ФИЛЬМАМИ ВСЕГДА БИЛ В «ДЕСЯТКУ»
- Рязанов, как известно, большую часть своих фильмов снял с Владимиром Нахабцевым. Режиссёры, как правило, стараются найти «своего» оператора и многим это удаётся. А у Вас есть «свой» режиссёр?
- Если под «своим» подразумевать количество лент, снятых с тем или иным режиссёром, то давайте просто посчитаем: четыре картины я снял с Алексеем Сахаровым, три с Кареном Шахназаровым и три с Эльдаром Рязановым. С другими режиссёрами моё сотрудничество, как правило, ограничивалось одним фильмом. Но какие это были картины! С Михаилом Козаковым мы сняли «Покровские ворота». С Родионом Нахапетовым «Не стреляйте в белых лебедей». С Марком Захаровым «Обыкновенное чудо». Сегодня это классика советского кино.
- Согласен. Тут что ни фильм, то выстрел в «десятку»…
- Картиной, на которой я смог наиболее полно проявить себя как оператор, всё же считаю «Обыкновенное чудо». Фильм задумывался как телевизионный – нам с Марком Захаровым так и говорили: «Снимайте всё на крупных планах!»
- Не понял...
- А чтобы изображение можно было разглядеть! Тогда у телевизоров были маленькие экраны. Но я сразу сказал режиссёру: «Марк, давай снимать кино!» Марк Анатольевич согласился, и время подтвердило правильность нашего выбора. Экраны телевизоров год от года увеличивались – сейчас «Обыкновенное чудо» можно смотреть на большом экране. Но это то, что касается формы. Если мы говорим о содержании картины, то тут надо понимать, что за пьесу мы экранизировали. Евгений Шварц - один из самых моих любимых авторов. Мы всё делали очень близко к тексту. В этом произведении много эмоций, страстей – для оператора это несомненный плюс, обилие действия рождает множество решений. Марк Анатольевич, несмотря на то, что считался театральным режиссёром, форму кино чувствовал лучше многих кинодеятелей. С ним работалось очень легко. Хотя изначально он волновался именно за изображение. Но уже на пробах почувствовал, что мы начинаем двигаться в верном направлении. На съемках он ставил мне задачу: «Вот этот план должен быть светлым, любовным, воздушным, передавать радостное настроение. А вот эту сцену, напротив, нужно снять в мрачных тонах. А вот здесь должна быть загадка». Захаров добивался, чтобы не только актёрская игра, но и изображение вызывало определённые чувства. Без чувств невозможна зрительская отдача.

**МАТЕРИАЛ НАБОРА ДАННЫХ**.
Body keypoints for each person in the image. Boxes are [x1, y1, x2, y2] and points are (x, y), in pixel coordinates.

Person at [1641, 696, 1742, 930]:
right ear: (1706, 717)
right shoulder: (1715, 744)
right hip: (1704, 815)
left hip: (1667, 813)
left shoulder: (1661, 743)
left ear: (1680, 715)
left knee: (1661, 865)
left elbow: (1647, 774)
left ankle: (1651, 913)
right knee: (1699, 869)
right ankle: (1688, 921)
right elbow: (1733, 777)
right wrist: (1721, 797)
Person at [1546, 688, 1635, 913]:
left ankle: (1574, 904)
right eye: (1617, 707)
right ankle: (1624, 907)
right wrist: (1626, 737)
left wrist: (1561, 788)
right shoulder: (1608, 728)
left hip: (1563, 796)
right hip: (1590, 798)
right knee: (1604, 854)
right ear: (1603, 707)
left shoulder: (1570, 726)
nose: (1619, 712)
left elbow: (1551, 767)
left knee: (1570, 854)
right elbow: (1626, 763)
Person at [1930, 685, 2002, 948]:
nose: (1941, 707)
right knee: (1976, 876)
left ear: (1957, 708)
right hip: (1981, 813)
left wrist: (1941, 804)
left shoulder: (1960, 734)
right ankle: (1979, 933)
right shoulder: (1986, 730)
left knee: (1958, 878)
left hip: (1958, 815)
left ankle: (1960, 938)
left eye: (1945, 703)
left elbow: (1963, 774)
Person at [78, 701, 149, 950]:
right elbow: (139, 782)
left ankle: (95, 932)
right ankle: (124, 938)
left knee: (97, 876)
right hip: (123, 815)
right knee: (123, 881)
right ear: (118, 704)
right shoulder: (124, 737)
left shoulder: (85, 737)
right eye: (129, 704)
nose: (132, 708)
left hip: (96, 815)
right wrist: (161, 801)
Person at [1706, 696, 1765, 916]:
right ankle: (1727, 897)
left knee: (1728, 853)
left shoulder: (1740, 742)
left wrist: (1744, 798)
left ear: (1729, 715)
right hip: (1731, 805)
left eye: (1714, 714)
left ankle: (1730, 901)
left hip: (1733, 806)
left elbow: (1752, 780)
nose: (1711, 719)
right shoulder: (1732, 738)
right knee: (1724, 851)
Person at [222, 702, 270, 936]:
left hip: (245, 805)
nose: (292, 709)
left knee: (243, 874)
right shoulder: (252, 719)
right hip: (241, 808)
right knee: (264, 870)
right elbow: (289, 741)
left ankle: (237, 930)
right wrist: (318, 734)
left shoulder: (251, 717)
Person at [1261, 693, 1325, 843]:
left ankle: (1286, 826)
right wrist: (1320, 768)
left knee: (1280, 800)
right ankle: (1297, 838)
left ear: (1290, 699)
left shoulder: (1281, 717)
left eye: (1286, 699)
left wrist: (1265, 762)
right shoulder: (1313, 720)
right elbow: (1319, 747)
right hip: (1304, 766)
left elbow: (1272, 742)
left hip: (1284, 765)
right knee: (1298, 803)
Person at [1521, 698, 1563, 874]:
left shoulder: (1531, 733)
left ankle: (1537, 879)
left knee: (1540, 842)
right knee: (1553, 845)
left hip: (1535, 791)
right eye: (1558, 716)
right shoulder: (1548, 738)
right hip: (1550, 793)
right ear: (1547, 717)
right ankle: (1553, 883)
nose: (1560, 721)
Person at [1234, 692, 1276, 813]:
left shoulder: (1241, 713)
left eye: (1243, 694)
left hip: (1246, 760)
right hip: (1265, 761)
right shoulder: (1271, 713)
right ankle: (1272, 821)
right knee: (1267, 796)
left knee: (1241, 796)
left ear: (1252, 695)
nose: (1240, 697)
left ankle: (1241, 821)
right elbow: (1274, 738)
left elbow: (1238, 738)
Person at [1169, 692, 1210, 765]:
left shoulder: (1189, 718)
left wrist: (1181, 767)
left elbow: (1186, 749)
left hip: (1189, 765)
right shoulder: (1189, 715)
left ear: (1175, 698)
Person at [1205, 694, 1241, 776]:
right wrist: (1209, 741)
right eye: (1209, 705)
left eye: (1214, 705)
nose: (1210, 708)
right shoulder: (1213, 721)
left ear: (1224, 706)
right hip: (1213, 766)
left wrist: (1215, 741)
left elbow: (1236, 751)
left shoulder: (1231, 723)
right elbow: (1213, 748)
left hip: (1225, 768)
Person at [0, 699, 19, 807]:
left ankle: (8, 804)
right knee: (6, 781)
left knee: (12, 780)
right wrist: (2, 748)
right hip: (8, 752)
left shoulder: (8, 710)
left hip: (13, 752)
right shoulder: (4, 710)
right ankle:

**СПИСОК ЗАДАНИЙ**.
- a) Пожалуйста, перескажите короче абзац интервью, который начинается словами «Если под „своим“ подразумевать», и сохраните основные факты.
- b) Выведите отрывок из интервью без изменений, начиная со слов «ФИЛЬМАМИ ВСЕГДА БИЛ» и заканчивая словами «классика советского кино.».

**ОТВЕТЫ ПО НОМЕРАМ**.
- a) Я снял четыре фильма с Алексеем Сахаровым, три с Кареном Шахназаровым и три с Эльдаром Рязановым. С другими режиссёрами я обычно работал над одной картиной. Среди таких картин «Покровские ворота» с Михаилом Козаковым, «Не стреляйте в белых лебедей» с Родионом Нахапетовым и «Обыкновенное чудо» с Марком Захаровым. Сегодня это классика советского кино.

- b)
ФИЛЬМАМИ ВСЕГДА БИЛ В «ДЕСЯТКУ»
- Рязанов, как известно, большую часть своих фильмов снял с Владимиром Нахабцевым. Режиссёры, как правило, стараются найти «своего» оператора и многим это удаётся. А у Вас есть «свой» режиссёр?
- Если под «своим» подразумевать количество лент, снятых с тем или иным режиссёром, то давайте просто посчитаем: четыре картины я снял с Алексеем Сахаровым, три с Кареном Шахназаровым и три с Эльдаром Рязановым. С другими режиссёрами моё сотрудничество, как правило, ограничивалось одним фильмом. Но какие это были картины! С Михаилом Козаковым мы сняли «Покровские ворота». С Родионом Нахапетовым «Не стреляйте в белых лебедей». С Марком Захаровым «Обыкновенное чудо». Сегодня это классика советского кино.